A Seleção Brasileira encerrou nesta terça-feira os preparativos para o confronto diante da Escócia, válido pela última rodada do Grupo C da Copa do Mundo, com uma boa notícia para os torcedores: Neymar está novamente à disposição da comissão técnica. Recuperado de uma lesão de grau dois na panturrilha direita, o atacante voltou a treinar normalmente e pode fazer sua estreia na competição.
O retorno do camisa 10 dominou as atenções durante a entrevista coletiva do técnico Carlo Ancelotti, realizada já no fim da noite após um atraso provocado pelas condições climáticas nos Estados Unidos. O voo que transportava a delegação de Nova Jersey para Miami sofreu um atraso de aproximadamente duas horas e meia, empurrando o compromisso com a imprensa para depois das 22h (horário de Brasília).
Mesmo diante do contratempo, o treinador italiano manteve o bom humor e fez piada com a situação antes de comentar a recuperação do principal astro da equipe.
Segundo Ancelotti, Neymar apresentou boa evolução ao longo da semana e já reúne condições físicas para voltar a atuar.
“O Neymar trabalhou muito bem nos últimos dias. Estamos felizes por tê-lo novamente disponível porque é um jogador que pode acrescentar muita qualidade à equipe”, afirmou o treinador.
Apesar da liberação médica, a tendência é que o atacante inicie a partida no banco de reservas. A comissão técnica avalia com cautela a falta de ritmo de jogo do atleta, que está afastado das competições há mais de um mês.
Rayan ganha força para substituir Raphinha
Se Neymar ainda deve esperar uma oportunidade durante a partida, uma mudança na equipe titular já é considerada praticamente certa. O atacante Raphinha está fora do confronto após sofrer uma lesão muscular na parte posterior da coxa direita.
Sem confirmar oficialmente a escalação, Ancelotti deixou claro que o jovem Rayan surge como principal candidato à vaga. O atacante, revelado pelo Vasco e atualmente no Bournemouth, da Inglaterra, agradou ao treinador após entrar no decorrer da vitória por 3 a 0 sobre o Haiti.
De acordo com o técnico, o jogador oferece características importantes para o sistema ofensivo da Seleção, especialmente pela capacidade de atuar aberto pelos lados do campo e criar espaços para os companheiros.
Outra possibilidade analisada pela comissão técnica é a utilização de Luiz Henrique, mas os elogios públicos feitos a Rayan aumentaram a expectativa por sua presença entre os titulares.
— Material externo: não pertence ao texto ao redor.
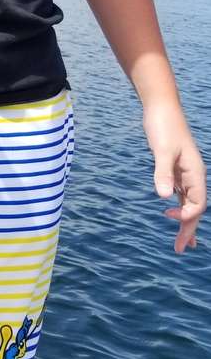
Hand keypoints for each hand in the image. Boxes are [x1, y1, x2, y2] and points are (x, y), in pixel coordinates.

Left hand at [144, 100, 206, 251]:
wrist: (160, 108)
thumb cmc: (163, 127)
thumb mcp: (161, 149)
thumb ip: (162, 172)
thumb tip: (164, 196)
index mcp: (195, 172)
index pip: (198, 203)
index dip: (188, 215)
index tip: (169, 215)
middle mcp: (194, 175)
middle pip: (195, 208)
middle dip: (189, 229)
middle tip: (180, 250)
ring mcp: (185, 172)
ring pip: (189, 203)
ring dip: (185, 222)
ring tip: (182, 243)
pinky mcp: (175, 168)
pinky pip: (181, 194)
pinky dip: (179, 206)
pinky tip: (174, 213)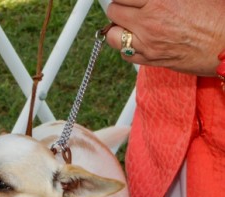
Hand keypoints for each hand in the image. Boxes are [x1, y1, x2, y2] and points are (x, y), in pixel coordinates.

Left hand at [105, 0, 224, 76]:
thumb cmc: (218, 17)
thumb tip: (145, 0)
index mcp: (159, 1)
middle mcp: (149, 23)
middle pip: (114, 13)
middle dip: (120, 9)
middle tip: (129, 8)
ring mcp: (148, 44)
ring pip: (112, 36)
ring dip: (118, 29)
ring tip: (130, 25)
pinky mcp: (150, 60)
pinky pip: (124, 54)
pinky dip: (126, 47)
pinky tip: (138, 41)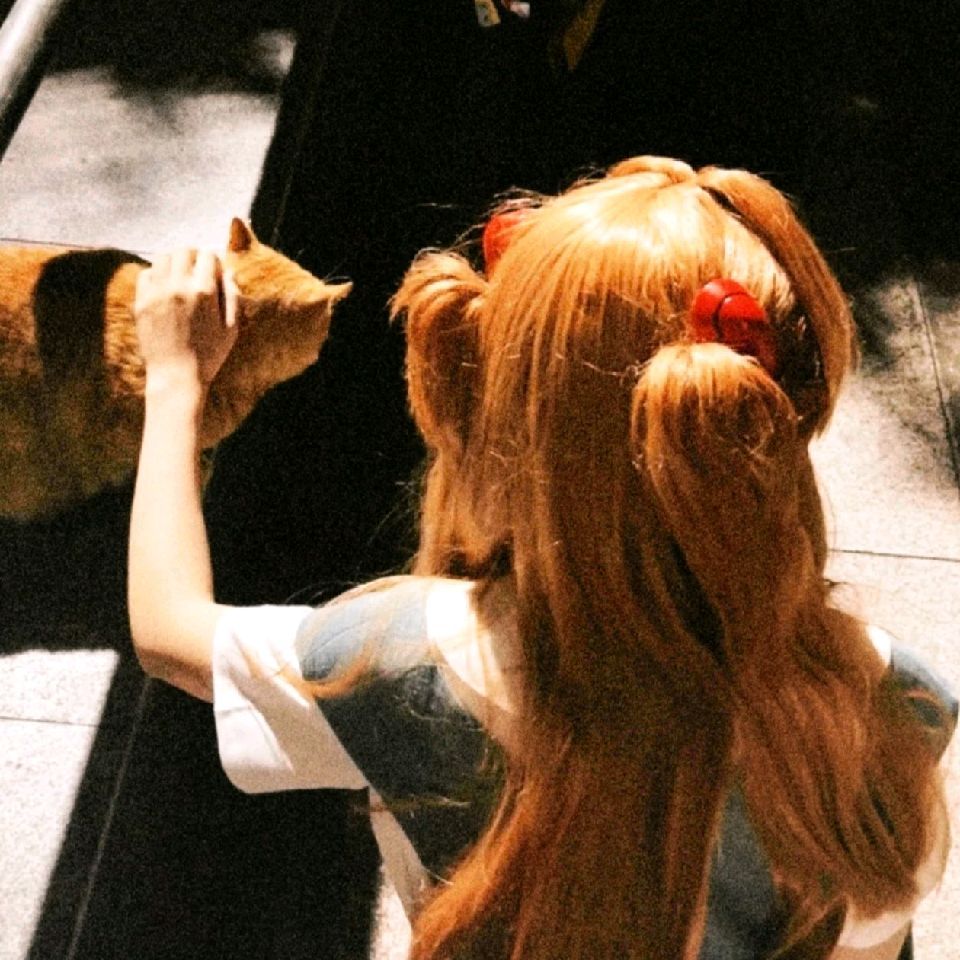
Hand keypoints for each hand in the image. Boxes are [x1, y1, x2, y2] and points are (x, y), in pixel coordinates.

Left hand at [135, 248, 238, 387]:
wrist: (176, 376)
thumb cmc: (209, 355)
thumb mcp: (231, 328)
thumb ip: (233, 296)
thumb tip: (228, 271)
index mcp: (204, 291)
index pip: (208, 255)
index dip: (214, 262)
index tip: (214, 273)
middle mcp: (178, 286)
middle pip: (184, 251)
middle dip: (193, 257)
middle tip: (197, 272)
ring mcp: (157, 292)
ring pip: (163, 258)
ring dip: (174, 263)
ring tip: (180, 278)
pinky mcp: (141, 301)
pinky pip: (147, 273)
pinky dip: (157, 274)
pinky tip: (165, 288)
Sem preocupação com cartões
Questionado sobre a possibilidade de preservar atletas pendurados, Ancelotti descartou qualquer estratégia voltada para evitar suspensões futuras.
Douglas Santos e Casemiro entram em campo com um cartão amarelo cada, mas o treinador garantiu que a prioridade é conquistar a vitória e assegurar a liderança do grupo.
Segundo ele, a equipe precisa manter o foco total no desempenho dentro de campo, sem pensar em eventuais punições para a fase eliminatória.
Liderança vale vantagem logística
Além da classificação para o mata-mata, o Brasil tem um objetivo adicional diante da Escócia: terminar a fase de grupos na primeira colocação.
A Seleção lidera o Grupo C com quatro pontos, mesma pontuação de Marrocos. O critério de saldo de gols, porém, favorece os brasileiros. A Escócia aparece logo atrás, com três pontos, enquanto o Haiti já não possui chances de avançar.
Encerrar a chave na liderança pode representar uma vantagem importante fora das quatro linhas. Caso confirme o primeiro lugar, a delegação poderá permanecer concentrada em Nova Jersey para a sequência da competição, evitando deslocamentos mais longos.
Uma eventual segunda colocação obrigaria o Brasil a viajar para Monterrey, no México, para disputar a próxima fase. Dependendo dos cruzamentos, a equipe ainda teria de retornar aos Estados Unidos posteriormente, aumentando o desgaste logístico.
Por isso, mesmo já próximo da classificação, Ancelotti reforçou que a equipe entrará em campo com força máxima para buscar os três pontos e chegar ao mata-mata em posição privilegiada.
Brasil e Escócia se enfrentam nesta quarta-feira, às 19h (horário de Brasília), em Miami. No mesmo horário, Marrocos e Haiti duelam em Atlanta, em partida que também influencia diretamente a definição do Grupo C.